**WORK TASK 1**
From the article on Canal Plus, answer these:
(a) How much investment did Canal Plus management suggest, and in what?
(b) At which kids channel did Viret help power a ratings turnaround?
(c) What churn rate does the report cite?
**WORK TASK 2**
Rewrite the stretch of the Canal Plus article that opens with the words "Canal Plus management" and closes with "premium content offer.", swapping "challenges" for "obstacles".

**DOCUMENT SEGMENT**
Canal Plus management suggested a €2 billion ($2.2 billion) investment in content and customer premises equipment at an employee get-together last month.

Published Friday, “Canal Plus: Things Will Get Worse Before They Get Better” also sketches other challenges, such as “corporatist regulation,” which hampers original series production, an increasingly competitive sports right market and, crucially, the probably declining appeal of Canal Plus’ legacy, film-skewed premium content offer.

Outlined by the report, headwinds underscore the big ask ahead for Gerald-Brice Viret, tapped as Canal Plus new managing director of channels in an appointment made official last week. Viret was channels head at French media-TV conglom Lagardere from 2013, where he helped power a ratings turn-around at kids channel Gulli. Lagardere’s channel-spread is small fry, however, compared to Canal Plus’ where overseas uptake has served to offset the revenues decline at domestic operations. But Virel faces a tough call to stem erosion at Canal Plus’ core French business.

Per analyst François Godard, at Enders Analysis, French subscriber count to Canal Plus, pay-TV premium service, and CanalSat, its multichannel offer, have probably fallen by as much as 900,00 since 2008. (Vivendi gives figures of 6.117 million subscribers for 2012, 5.926 million for first nine months of 2015, but that includes clients to CanalPlay, paybox’s SVOD services, which costs just €7-€9 ($7-$9) a month.

“The persistently high churn rate, now at 14.9% on a 12-month rolling basis, is testament to French fatigue at Canal Plus and CanalSat,” the report reads.

Why? The report concurs with a shift in consumer interests that is now a major preoccupation for movie industries across the world. Godard’s solution would send a frisson down the spine of the French film industry.

“The attractiveness of scripted content has also suffered with a shift in public taste from film to series,” he writes.

“Canal Plus invests enormously in original content, but a byzantine regulatory regime forces it to spend most on domestic film production, which it has no right to control editorially. A much smaller budget is devoted to original series and this output remains far too low to put them at the core of the consumer value proposition.”

**ENTRIES SUPPLIED**
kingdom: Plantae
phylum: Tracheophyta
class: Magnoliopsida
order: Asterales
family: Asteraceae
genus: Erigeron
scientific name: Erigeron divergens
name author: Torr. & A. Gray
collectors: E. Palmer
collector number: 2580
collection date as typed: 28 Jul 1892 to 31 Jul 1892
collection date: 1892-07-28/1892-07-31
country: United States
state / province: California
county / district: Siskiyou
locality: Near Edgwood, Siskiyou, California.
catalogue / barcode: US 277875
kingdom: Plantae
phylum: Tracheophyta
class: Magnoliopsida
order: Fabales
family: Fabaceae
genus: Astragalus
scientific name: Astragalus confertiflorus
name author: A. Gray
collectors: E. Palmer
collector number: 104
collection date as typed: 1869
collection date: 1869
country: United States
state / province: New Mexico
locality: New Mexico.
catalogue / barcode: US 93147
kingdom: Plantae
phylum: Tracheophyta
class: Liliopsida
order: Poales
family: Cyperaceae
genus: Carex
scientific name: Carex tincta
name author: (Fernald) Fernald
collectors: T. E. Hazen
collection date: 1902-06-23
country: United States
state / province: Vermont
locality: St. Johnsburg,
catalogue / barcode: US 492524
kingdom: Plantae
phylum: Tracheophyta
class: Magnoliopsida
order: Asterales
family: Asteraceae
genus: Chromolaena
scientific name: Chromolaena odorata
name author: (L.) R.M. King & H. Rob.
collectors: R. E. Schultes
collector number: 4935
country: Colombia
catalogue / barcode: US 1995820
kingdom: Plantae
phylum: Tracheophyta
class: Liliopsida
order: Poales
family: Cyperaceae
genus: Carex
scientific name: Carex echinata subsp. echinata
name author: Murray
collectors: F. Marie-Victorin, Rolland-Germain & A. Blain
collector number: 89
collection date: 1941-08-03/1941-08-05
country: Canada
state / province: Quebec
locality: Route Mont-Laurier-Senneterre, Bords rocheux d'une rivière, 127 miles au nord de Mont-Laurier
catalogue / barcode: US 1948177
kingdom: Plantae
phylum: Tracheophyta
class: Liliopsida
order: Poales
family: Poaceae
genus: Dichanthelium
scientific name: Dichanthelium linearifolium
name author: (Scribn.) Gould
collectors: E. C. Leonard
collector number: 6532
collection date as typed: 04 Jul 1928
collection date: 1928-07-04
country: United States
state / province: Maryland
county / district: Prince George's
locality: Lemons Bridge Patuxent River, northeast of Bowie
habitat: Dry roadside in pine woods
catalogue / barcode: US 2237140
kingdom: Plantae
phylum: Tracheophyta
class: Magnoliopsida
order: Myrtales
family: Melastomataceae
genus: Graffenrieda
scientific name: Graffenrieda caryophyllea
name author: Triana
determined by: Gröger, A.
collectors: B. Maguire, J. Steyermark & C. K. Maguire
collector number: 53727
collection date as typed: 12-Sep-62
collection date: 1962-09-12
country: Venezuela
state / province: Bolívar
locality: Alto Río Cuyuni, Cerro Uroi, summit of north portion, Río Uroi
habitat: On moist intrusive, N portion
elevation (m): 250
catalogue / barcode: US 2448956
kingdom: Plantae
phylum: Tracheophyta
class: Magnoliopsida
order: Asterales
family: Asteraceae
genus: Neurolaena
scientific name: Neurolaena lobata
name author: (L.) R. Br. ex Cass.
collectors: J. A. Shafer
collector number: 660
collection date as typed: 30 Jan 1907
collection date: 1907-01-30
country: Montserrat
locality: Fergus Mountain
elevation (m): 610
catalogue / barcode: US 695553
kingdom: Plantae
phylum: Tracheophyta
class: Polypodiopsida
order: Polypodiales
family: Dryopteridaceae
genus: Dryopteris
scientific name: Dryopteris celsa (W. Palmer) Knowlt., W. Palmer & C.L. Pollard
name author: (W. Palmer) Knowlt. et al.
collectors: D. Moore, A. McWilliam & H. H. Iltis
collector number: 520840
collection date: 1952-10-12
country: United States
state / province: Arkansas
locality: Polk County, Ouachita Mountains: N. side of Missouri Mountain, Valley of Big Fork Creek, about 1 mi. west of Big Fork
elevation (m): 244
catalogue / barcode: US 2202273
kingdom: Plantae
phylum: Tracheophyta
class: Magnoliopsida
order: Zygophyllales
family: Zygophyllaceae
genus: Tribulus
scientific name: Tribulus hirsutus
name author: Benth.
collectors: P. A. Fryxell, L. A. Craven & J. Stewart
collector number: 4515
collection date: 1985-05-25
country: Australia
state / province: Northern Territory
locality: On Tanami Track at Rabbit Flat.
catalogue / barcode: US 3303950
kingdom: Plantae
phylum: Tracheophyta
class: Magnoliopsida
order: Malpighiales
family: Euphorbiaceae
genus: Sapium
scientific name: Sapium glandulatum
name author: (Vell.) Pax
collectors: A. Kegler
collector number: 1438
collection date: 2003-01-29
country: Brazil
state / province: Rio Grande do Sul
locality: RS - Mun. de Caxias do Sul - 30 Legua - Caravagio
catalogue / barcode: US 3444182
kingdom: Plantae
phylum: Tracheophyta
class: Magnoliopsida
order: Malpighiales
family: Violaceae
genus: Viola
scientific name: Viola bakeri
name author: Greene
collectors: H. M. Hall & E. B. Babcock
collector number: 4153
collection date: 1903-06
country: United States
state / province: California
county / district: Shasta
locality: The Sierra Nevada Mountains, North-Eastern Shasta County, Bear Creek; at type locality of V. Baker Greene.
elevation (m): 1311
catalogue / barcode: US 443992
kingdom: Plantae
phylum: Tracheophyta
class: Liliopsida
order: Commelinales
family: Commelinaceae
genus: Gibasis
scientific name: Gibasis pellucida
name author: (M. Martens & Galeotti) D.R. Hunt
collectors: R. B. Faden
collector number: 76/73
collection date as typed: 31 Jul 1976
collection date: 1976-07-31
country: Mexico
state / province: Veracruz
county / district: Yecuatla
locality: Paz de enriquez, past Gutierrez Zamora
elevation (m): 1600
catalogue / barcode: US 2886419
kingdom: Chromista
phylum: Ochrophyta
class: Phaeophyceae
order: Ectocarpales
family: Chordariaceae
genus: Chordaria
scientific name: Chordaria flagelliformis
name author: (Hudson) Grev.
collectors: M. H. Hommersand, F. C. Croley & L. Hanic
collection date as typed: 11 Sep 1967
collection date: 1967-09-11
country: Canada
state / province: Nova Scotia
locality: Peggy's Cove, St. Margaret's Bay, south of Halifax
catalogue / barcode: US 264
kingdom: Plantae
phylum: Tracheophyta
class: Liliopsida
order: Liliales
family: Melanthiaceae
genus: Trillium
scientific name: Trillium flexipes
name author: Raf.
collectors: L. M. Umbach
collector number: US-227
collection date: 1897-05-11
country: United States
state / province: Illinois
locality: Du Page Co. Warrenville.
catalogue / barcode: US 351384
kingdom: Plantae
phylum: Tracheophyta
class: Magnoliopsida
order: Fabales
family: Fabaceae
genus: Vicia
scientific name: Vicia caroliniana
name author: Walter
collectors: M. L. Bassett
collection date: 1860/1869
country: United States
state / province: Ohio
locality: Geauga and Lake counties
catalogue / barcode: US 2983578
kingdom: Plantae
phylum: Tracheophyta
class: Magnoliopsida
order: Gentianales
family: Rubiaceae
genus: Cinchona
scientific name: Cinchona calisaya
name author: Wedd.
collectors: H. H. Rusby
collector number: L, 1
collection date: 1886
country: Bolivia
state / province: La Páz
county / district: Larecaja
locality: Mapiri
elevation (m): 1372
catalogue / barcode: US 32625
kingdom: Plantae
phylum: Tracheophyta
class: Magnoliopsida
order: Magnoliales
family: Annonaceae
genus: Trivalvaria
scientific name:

**RESPONSE BOX 1**
(a) €2 billion ($2.2 billion), in content and customer premises equipment.
(b) Gulli.
(c) 14.9% on a 12-month rolling basis.

**RESPONSE BOX 2**
Canal Plus management suggested a €2 billion ($2.2 billion) investment in content and customer premises equipment at an employee get-together last month.

Published Friday, “Canal Plus: Things Will Get Worse Before They Get Better” also sketches other obstacles, such as “corporatist regulation,” which hampers original series production, an increasingly competitive sports right market and, crucially, the probably declining appeal of Canal Plus’ legacy, film-skewed premium content offer.